The South China Morning Post published this cartoon in its print edition on Saturday, 16 May 2015. The depiction of a refugee tsunami does little to further the understanding of why persecuted minorities abandon their homeland and why neighbouring countries tow their boats back out to sea – rather than offering humanitarian assistance.
In an attempt to counter prevailing myths, we offers a brief extract from “Asylum Seeking and the Global City” (p. 160) written by Mr. Francesco Vecchio, non-executive director of Vision First.
“While the majority of asylum seekers are demonized as abusive illegal migrants and penalized for working illegally, those few who abide by the rules are perceived and helped as the genuine refugees, in turn furthering the legal exclusion of the former.

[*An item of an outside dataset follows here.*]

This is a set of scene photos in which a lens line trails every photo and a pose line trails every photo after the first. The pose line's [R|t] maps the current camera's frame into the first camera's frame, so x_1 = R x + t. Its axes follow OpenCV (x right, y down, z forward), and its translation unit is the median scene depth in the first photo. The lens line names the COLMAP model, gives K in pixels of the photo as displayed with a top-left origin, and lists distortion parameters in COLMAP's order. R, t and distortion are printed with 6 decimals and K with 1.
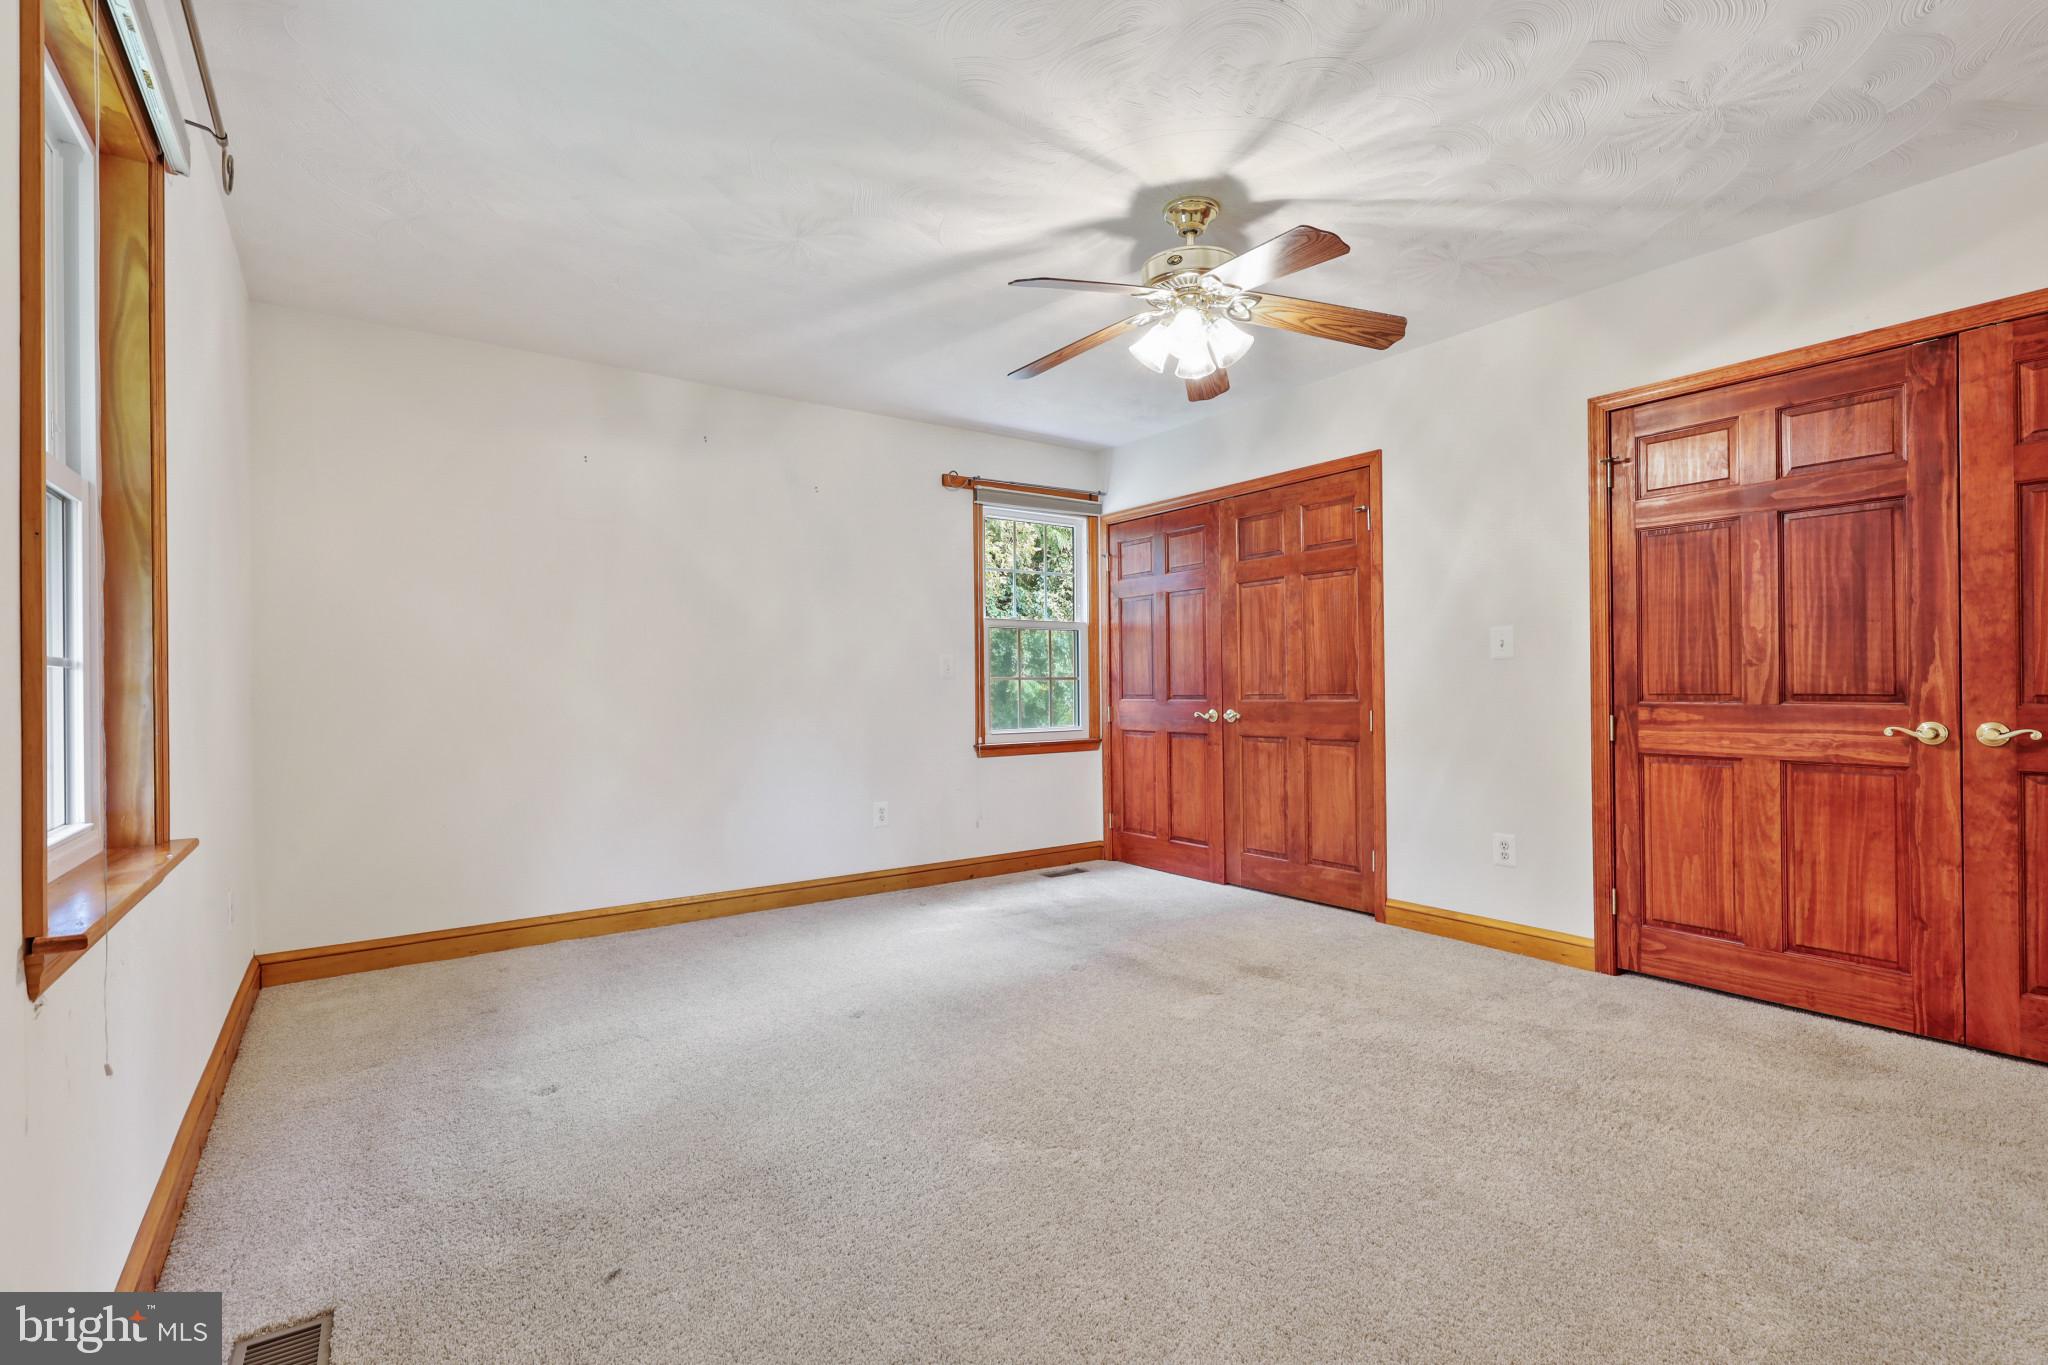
lens RADIAL K [[936.3, 0, 1027.6], [0, 936.3, 685.9], [0, 0, 1]] dist [-0.011790, 0.000375]
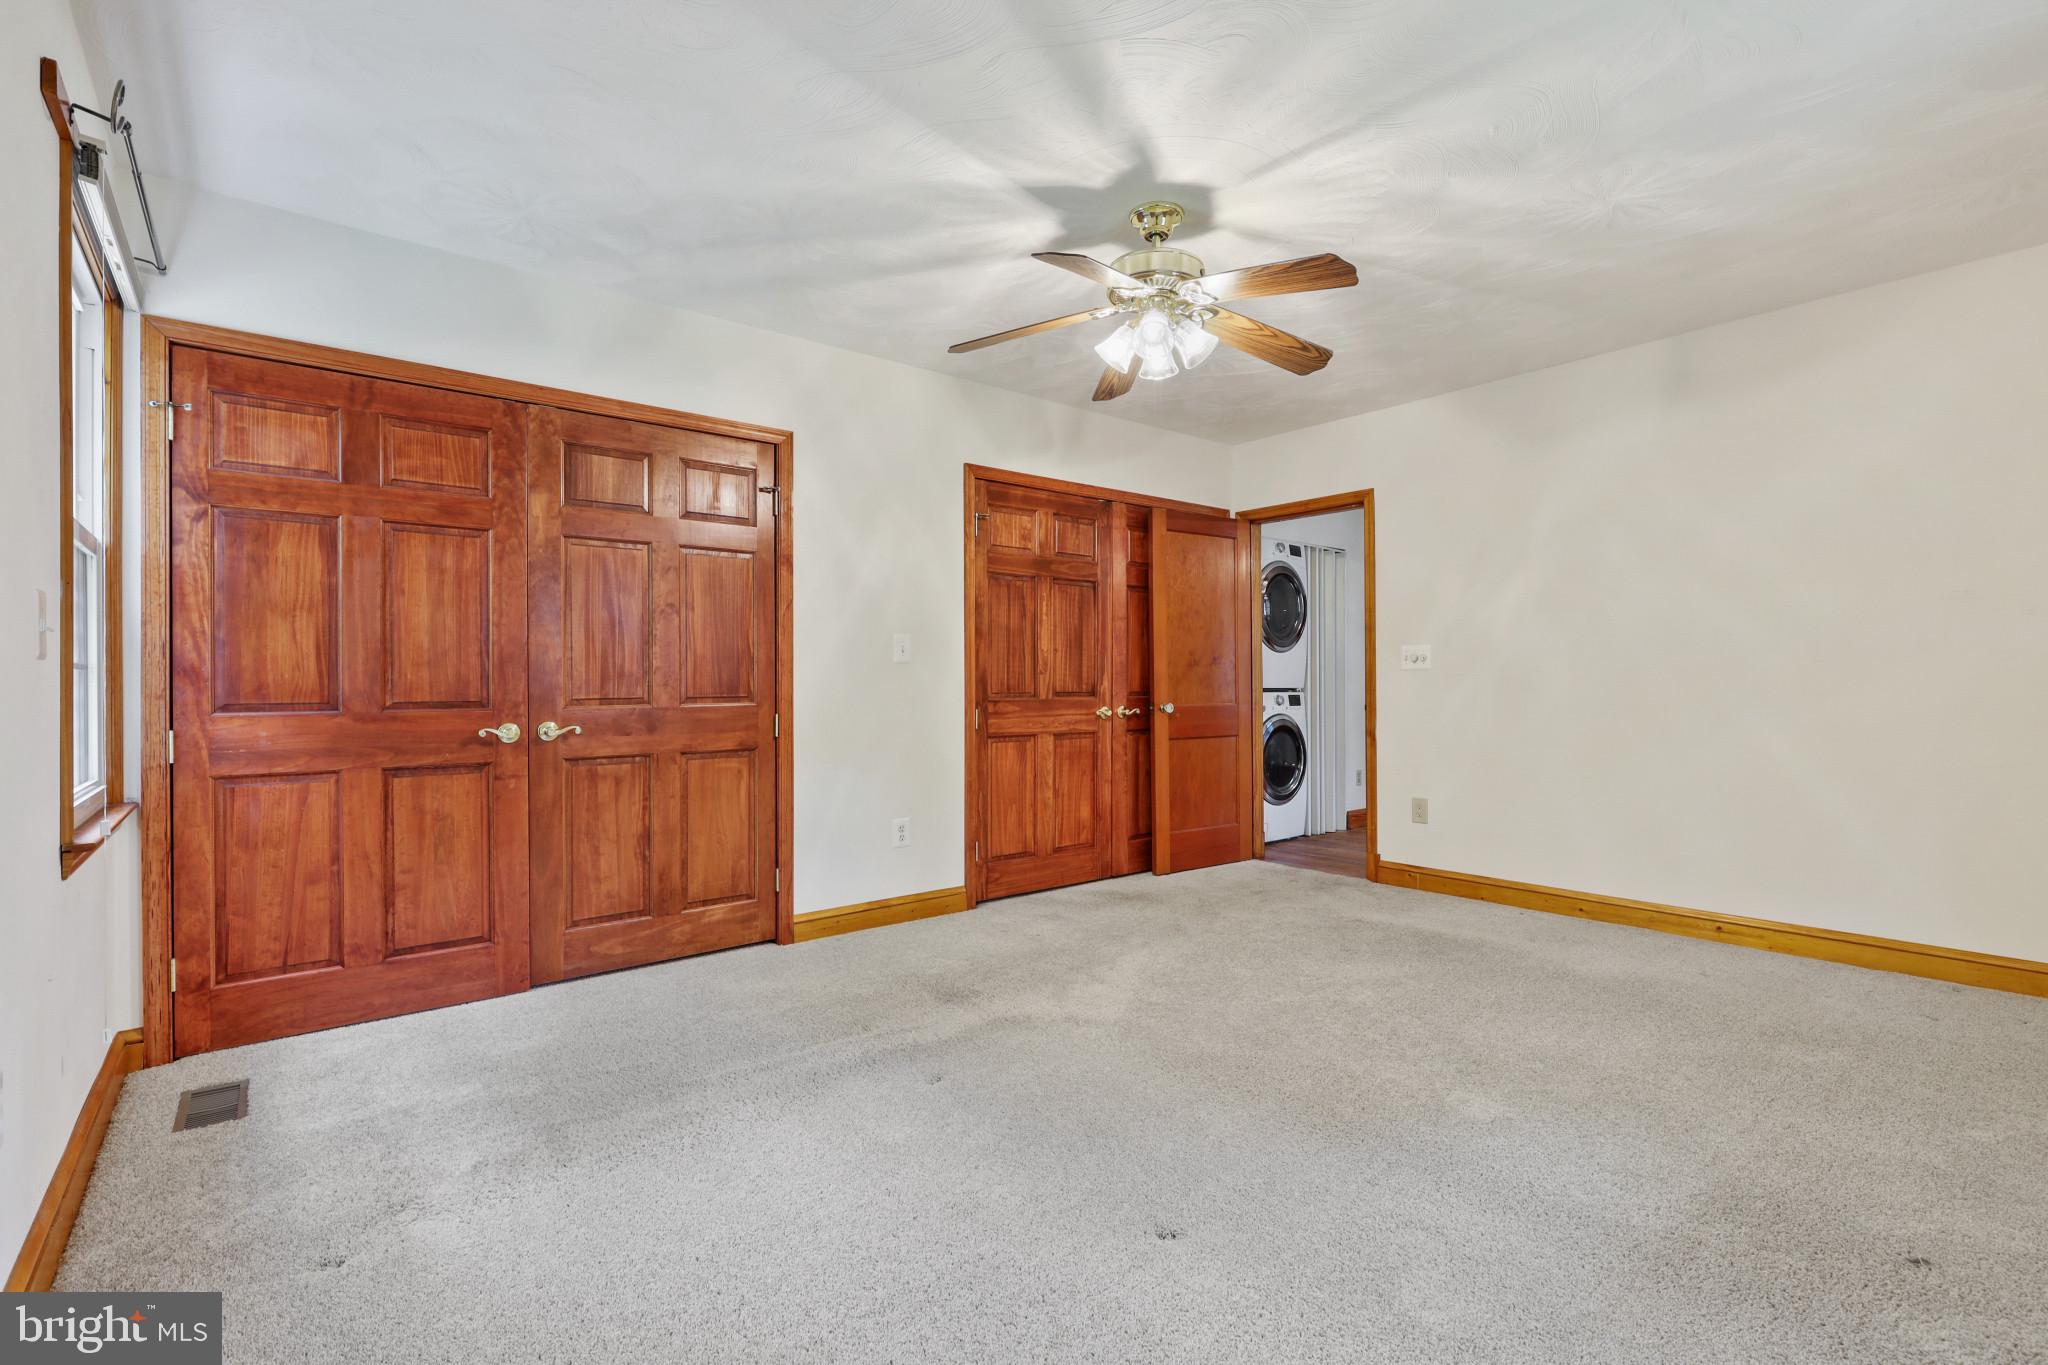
lens RADIAL K [[936.3, 0, 1028.7], [0, 936.3, 680.4], [0, 0, 1]] dist [-0.011790, 0.000375]
pose [[-0.082040, 0.014249, 0.996527, -0.567826], [0.004816, 0.999892, -0.013900, 0.007785], [-0.996617, 0.003659, -0.082100, 0.847256]]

The lack of agency and constant need of care among the so-called genuine refugees, however, raises public fears about the impact on Hong Kong were the floodgates to be opened, specifically on the official policy of minimal spending on welfare.
Therefore whether they are depicted as a burden or as abusive, deviant characters, asylum seeker typify a new form of socio-legal stratification, at the bottom of which they function as the key means of inducing redistributive benefits and labour flexibility, while at the same time embodying an easy target for public resentment.
A self-fulfilling cycle is thus fashioned, arguably assisting the government to administer and articulate social order through immigration control.”